(Dataset records)
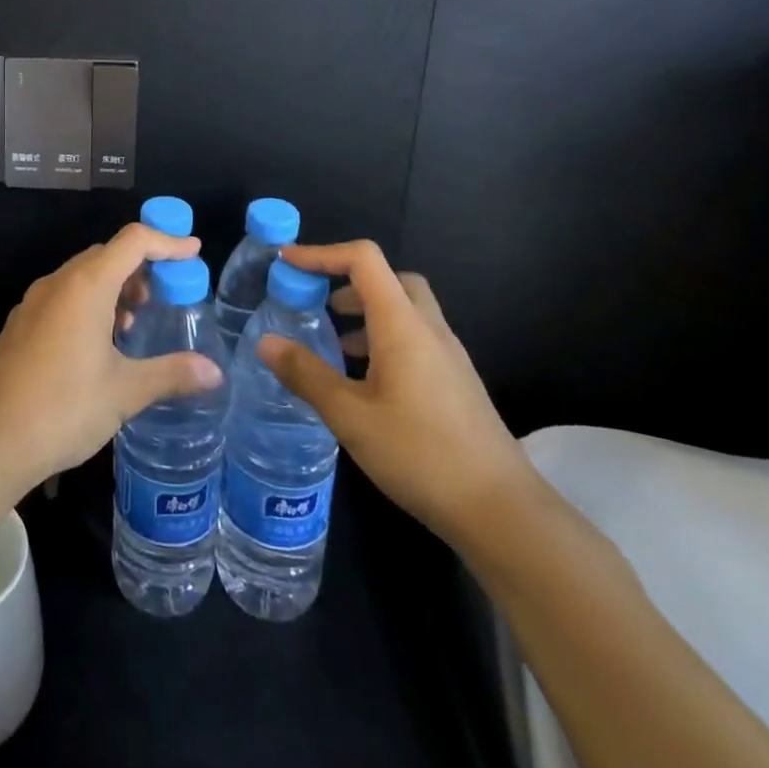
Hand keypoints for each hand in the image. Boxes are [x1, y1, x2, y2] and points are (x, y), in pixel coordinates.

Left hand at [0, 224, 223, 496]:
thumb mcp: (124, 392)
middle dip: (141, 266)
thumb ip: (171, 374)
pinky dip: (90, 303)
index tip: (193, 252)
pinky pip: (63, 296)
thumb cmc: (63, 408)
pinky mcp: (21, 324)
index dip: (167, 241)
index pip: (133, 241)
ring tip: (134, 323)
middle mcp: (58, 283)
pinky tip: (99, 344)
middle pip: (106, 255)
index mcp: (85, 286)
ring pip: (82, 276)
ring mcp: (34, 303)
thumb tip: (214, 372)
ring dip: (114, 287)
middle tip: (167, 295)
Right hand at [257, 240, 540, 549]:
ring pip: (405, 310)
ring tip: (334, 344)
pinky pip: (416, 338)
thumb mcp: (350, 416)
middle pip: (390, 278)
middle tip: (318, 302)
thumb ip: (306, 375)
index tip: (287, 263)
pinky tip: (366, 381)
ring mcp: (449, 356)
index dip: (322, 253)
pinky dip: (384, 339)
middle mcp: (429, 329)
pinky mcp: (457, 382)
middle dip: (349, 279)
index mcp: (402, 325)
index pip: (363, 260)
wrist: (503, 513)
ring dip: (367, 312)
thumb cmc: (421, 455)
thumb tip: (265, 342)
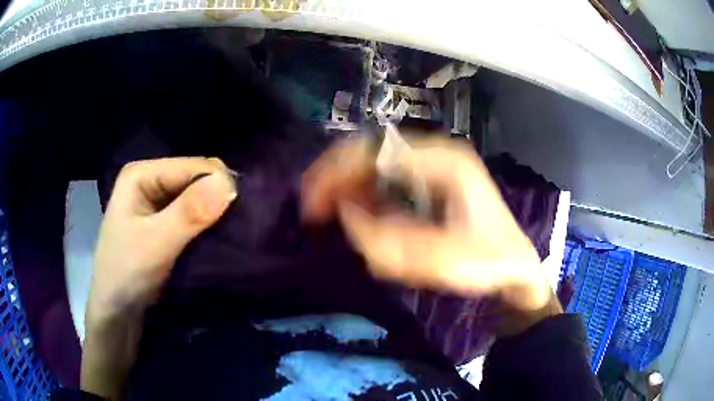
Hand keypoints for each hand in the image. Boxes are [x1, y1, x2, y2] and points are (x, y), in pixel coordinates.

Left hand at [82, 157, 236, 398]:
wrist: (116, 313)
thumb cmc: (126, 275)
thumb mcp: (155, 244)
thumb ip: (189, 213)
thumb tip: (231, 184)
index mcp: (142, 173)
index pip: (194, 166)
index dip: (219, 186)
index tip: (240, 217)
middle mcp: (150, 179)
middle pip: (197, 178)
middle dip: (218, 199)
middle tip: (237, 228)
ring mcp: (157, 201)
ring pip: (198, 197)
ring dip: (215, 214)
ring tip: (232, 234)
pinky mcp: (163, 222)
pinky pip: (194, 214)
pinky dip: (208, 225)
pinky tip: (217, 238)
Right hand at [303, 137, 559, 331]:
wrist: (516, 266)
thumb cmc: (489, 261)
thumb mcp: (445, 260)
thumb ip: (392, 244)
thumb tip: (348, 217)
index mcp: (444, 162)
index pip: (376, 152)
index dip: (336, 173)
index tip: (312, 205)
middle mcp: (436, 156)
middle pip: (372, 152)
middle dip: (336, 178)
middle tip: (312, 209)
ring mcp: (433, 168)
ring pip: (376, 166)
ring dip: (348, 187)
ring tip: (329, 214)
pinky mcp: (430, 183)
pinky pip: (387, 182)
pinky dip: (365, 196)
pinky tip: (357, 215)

==

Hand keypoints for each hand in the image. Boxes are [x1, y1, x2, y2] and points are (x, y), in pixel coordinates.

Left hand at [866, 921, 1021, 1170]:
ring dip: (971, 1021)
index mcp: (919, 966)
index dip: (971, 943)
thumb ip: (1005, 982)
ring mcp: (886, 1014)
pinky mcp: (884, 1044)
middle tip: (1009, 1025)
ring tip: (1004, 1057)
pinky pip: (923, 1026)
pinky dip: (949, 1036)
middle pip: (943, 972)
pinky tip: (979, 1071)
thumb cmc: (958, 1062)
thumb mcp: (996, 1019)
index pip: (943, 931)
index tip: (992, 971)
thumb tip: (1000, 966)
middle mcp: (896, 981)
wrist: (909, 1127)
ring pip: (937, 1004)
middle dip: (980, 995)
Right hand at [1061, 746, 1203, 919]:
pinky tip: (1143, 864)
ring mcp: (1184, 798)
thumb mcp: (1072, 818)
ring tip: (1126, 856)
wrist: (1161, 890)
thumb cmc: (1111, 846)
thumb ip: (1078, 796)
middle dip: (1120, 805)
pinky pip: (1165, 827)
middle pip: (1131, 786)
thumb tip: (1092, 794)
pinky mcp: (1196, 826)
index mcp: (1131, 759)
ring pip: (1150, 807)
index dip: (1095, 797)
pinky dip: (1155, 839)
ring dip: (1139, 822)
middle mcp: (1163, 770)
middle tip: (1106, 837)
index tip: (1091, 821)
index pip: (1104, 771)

#### Assignment:
From the records above, print exactly the lines that run from the line with "pinky tip: (217, 238)" to the line with "pinky tip: (357, 215)", inclusive.

#### Reply:
pinky tip: (217, 238)
Right hand at [303, 137, 559, 331]:
wrist: (516, 266)
thumb cmc: (489, 261)
thumb mcp: (445, 260)
thumb ip: (392, 244)
thumb tip: (348, 217)
index mcp: (444, 162)
index pip: (376, 152)
index dip: (336, 173)
index tip: (312, 205)
middle mcp: (436, 156)
middle pip: (372, 152)
middle dip: (336, 178)
middle tip: (312, 209)
ring mcp: (433, 168)
ring pip: (376, 166)
ring dip: (348, 187)
ring tip: (329, 214)
pinky mcp: (430, 183)
pinky pip: (387, 182)
pinky dip: (365, 196)
pinky tip: (357, 215)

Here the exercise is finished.